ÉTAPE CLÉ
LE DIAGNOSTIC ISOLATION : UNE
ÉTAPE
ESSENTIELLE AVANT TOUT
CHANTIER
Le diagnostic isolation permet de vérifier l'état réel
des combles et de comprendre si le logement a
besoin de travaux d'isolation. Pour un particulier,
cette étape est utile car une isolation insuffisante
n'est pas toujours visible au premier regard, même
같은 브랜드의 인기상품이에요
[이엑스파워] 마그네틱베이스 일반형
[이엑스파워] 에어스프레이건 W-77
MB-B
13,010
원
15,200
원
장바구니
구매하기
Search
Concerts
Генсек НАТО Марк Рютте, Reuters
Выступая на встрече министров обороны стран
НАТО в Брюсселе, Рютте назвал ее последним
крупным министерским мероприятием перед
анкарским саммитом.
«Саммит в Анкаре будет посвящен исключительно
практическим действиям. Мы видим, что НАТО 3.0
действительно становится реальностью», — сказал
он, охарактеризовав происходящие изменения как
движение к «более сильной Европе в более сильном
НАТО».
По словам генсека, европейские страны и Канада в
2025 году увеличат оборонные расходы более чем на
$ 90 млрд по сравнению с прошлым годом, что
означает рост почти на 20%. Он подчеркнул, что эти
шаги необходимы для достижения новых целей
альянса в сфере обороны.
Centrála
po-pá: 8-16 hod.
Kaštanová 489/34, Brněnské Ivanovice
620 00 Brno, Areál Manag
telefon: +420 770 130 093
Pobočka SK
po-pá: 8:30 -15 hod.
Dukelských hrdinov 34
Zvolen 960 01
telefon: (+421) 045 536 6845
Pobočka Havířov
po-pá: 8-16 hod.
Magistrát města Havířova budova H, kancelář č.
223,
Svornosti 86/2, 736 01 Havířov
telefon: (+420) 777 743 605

+ + +

__TO DO__: Which of the lines above hold the string "НАТО"? Copy each one.

__YOUR SOLUTION__:
Генсек НАТО Марк Рютте, Reuters
НАТО в Брюсселе, Рютте назвал ее последним
практическим действиям. Мы видим, что НАТО 3.0
НАТО».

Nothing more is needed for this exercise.